### [TASK STATEMENT]
Using the data below, return word for word every line from the one holding "right elbow: (441, 385)" down to the one holding "left ankle: (273, 190)". Leave pictures out.

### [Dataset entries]
● ● ● ● ● ● ●
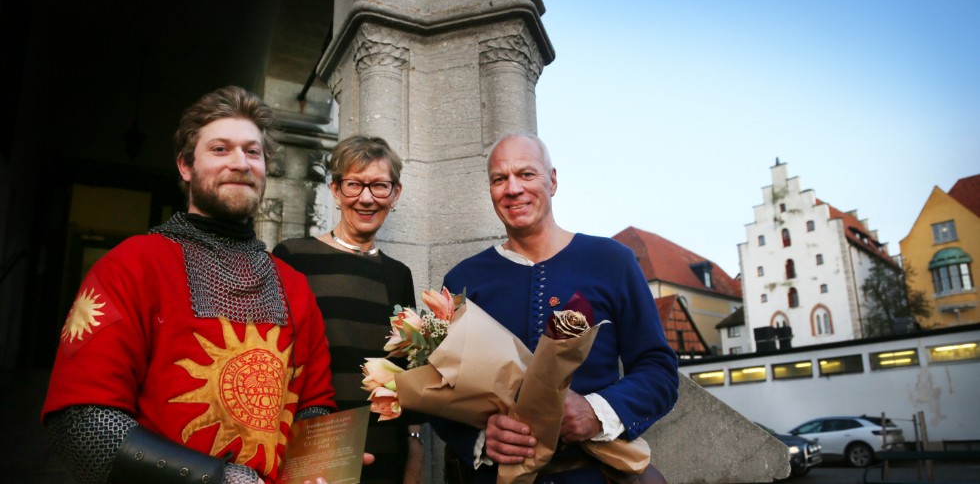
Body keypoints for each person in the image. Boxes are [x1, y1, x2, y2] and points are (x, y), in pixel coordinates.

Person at [41, 86, 342, 484]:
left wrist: (318, 469)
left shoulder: (294, 287)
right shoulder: (134, 265)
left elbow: (313, 405)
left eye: (253, 152)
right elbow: (83, 419)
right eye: (220, 149)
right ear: (185, 166)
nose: (241, 163)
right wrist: (222, 480)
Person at [436, 133, 679, 484]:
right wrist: (480, 439)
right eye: (499, 179)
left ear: (552, 180)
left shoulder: (612, 261)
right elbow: (441, 385)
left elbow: (659, 371)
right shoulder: (463, 279)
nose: (513, 188)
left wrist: (597, 411)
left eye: (526, 174)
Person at [273, 135, 424, 484]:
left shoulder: (399, 275)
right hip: (314, 449)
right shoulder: (293, 258)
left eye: (379, 186)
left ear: (395, 193)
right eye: (354, 184)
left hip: (388, 455)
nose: (367, 198)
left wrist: (415, 451)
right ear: (336, 190)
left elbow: (410, 369)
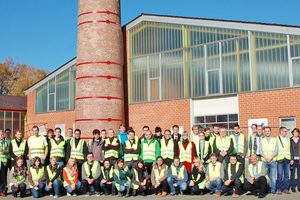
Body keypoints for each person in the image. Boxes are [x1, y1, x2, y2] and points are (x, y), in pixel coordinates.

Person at [260, 126, 278, 195]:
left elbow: (276, 151)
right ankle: (266, 189)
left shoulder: (274, 140)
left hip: (272, 160)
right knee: (266, 176)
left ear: (270, 132)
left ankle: (273, 190)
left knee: (273, 176)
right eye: (266, 131)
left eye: (268, 131)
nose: (267, 132)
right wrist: (266, 158)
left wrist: (270, 158)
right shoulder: (262, 140)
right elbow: (260, 151)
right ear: (264, 132)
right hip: (264, 161)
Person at [276, 126, 292, 194]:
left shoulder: (288, 139)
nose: (286, 133)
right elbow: (275, 149)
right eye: (285, 131)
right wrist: (275, 159)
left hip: (287, 159)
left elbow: (290, 149)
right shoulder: (276, 139)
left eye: (286, 131)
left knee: (286, 175)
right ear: (281, 132)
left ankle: (286, 188)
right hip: (279, 159)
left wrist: (291, 158)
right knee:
● ● ● ● ● ● ●
### [ANSWER SPACE]
right elbow: (441, 385)
left elbow: (659, 371)
right shoulder: (463, 279)
nose: (513, 188)
left wrist: (597, 411)
left eye: (526, 174)
Person at [273, 135, 424, 484]:
left shoulder: (399, 275)
right hip: (314, 449)
right shoulder: (293, 258)
left eye: (379, 186)
left ear: (395, 193)
right eye: (354, 184)
left hip: (388, 455)
nose: (367, 198)
left wrist: (415, 451)
right ear: (336, 190)
left elbow: (410, 369)
Body keypoints for each person in the image. Boxes are [x1, y1, x2, y2] and points are (x, y), in pixel coordinates.

Person at [260, 126, 278, 195]:
left elbow: (276, 151)
right ankle: (266, 189)
left shoulder: (274, 140)
left hip: (272, 160)
right knee: (266, 176)
left ear: (270, 132)
left ankle: (273, 190)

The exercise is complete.